• What you need to do: The answer must consist of every line from the data that holds the string "pixels".

• Dataset records:
----
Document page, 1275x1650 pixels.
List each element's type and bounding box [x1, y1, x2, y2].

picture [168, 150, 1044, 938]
----
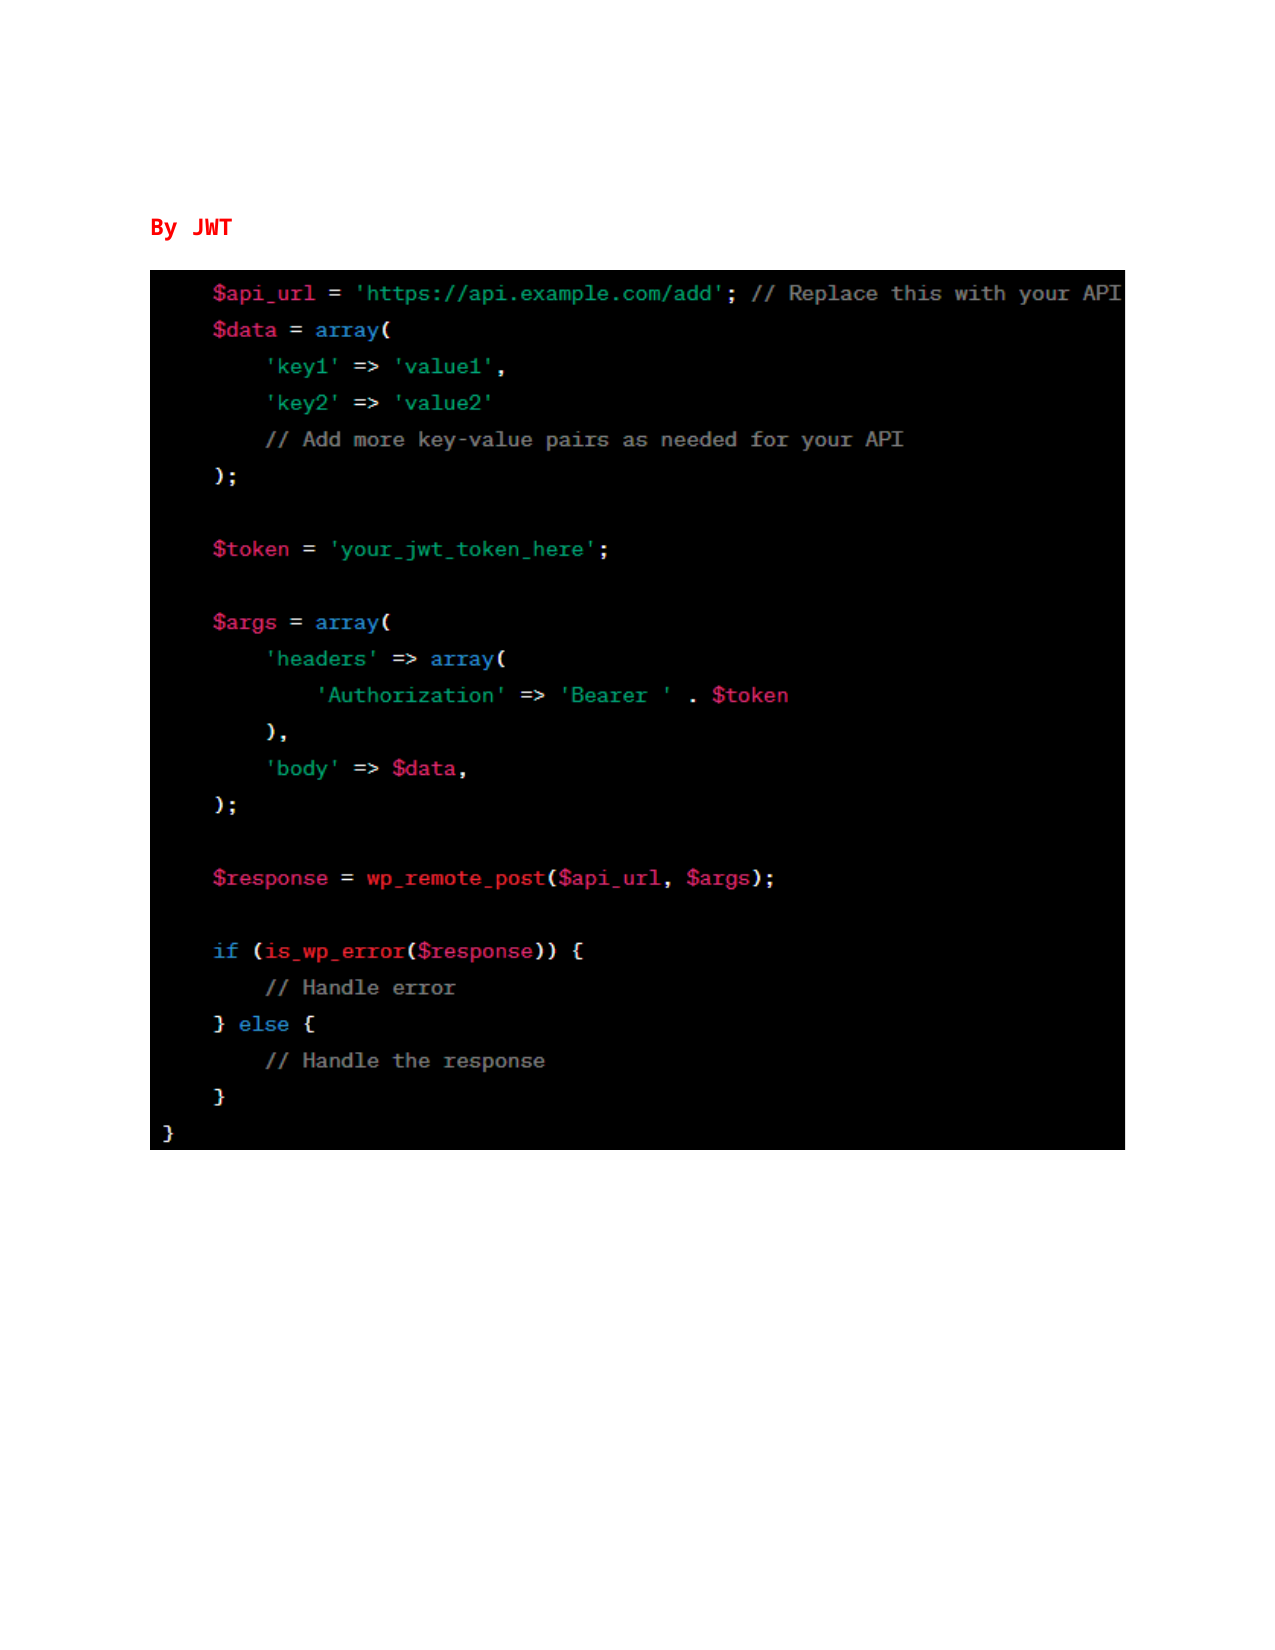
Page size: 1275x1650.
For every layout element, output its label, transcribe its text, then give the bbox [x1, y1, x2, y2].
----
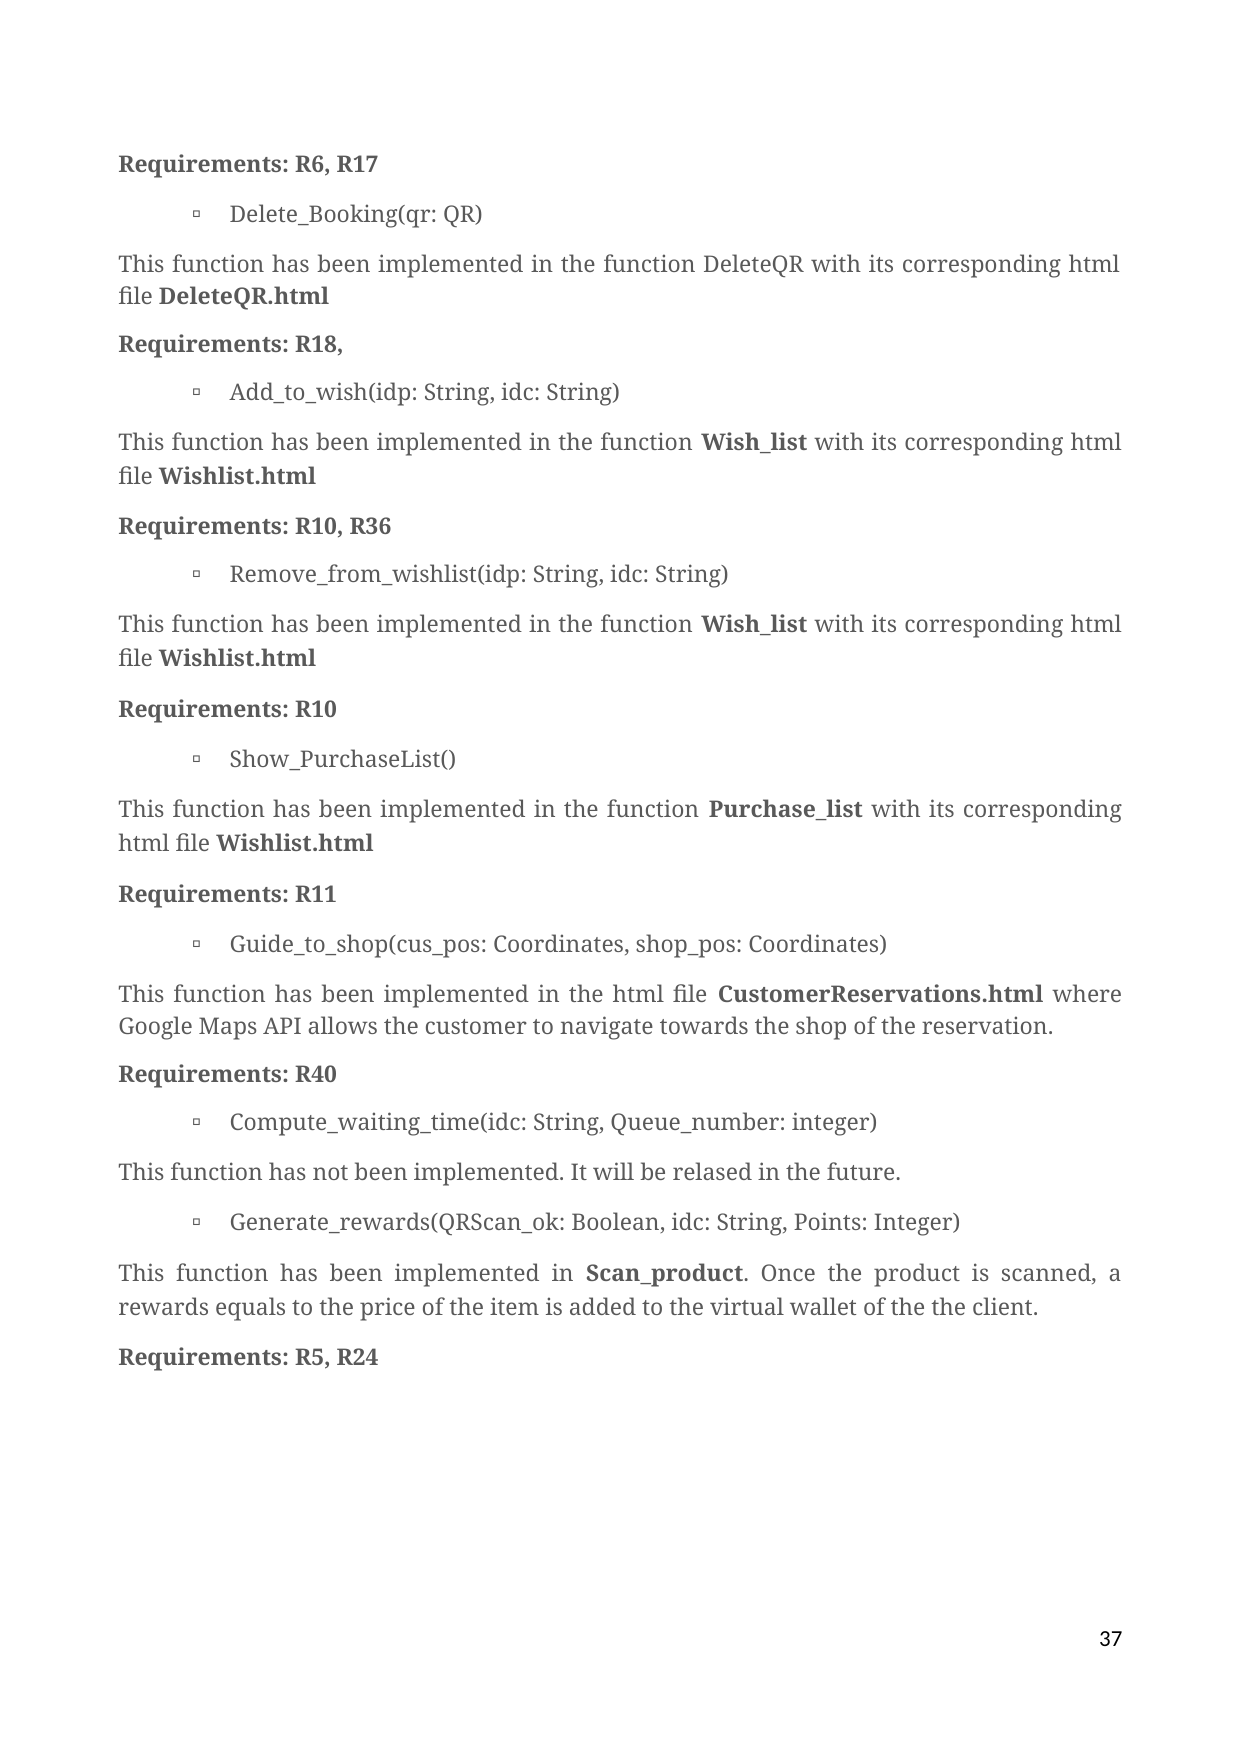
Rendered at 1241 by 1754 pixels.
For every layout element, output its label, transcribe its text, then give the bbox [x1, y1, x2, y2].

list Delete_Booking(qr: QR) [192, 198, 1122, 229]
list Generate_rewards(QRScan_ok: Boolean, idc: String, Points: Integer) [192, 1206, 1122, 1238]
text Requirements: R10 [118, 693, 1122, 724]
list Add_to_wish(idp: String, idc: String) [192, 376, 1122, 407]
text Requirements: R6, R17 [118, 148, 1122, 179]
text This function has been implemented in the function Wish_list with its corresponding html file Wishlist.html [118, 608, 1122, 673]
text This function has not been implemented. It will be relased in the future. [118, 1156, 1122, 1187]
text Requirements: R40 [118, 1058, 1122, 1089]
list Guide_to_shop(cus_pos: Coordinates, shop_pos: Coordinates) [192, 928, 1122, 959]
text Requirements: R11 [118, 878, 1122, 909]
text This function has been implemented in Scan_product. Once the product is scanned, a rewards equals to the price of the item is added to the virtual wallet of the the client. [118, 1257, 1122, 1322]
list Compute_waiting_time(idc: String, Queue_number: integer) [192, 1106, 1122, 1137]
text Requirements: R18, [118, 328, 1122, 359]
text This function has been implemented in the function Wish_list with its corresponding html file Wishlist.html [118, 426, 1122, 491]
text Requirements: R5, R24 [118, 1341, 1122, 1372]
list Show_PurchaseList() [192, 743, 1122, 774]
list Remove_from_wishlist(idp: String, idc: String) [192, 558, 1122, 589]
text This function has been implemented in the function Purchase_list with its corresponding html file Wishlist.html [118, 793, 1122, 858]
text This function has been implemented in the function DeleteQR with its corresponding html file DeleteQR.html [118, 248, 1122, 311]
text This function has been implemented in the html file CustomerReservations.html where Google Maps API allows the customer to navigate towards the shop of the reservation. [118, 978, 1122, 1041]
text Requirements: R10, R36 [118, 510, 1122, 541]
----
• Solution for this problem:
Document page, 1275x1650 pixels.
Rendered at 1241 by 1754 pixels.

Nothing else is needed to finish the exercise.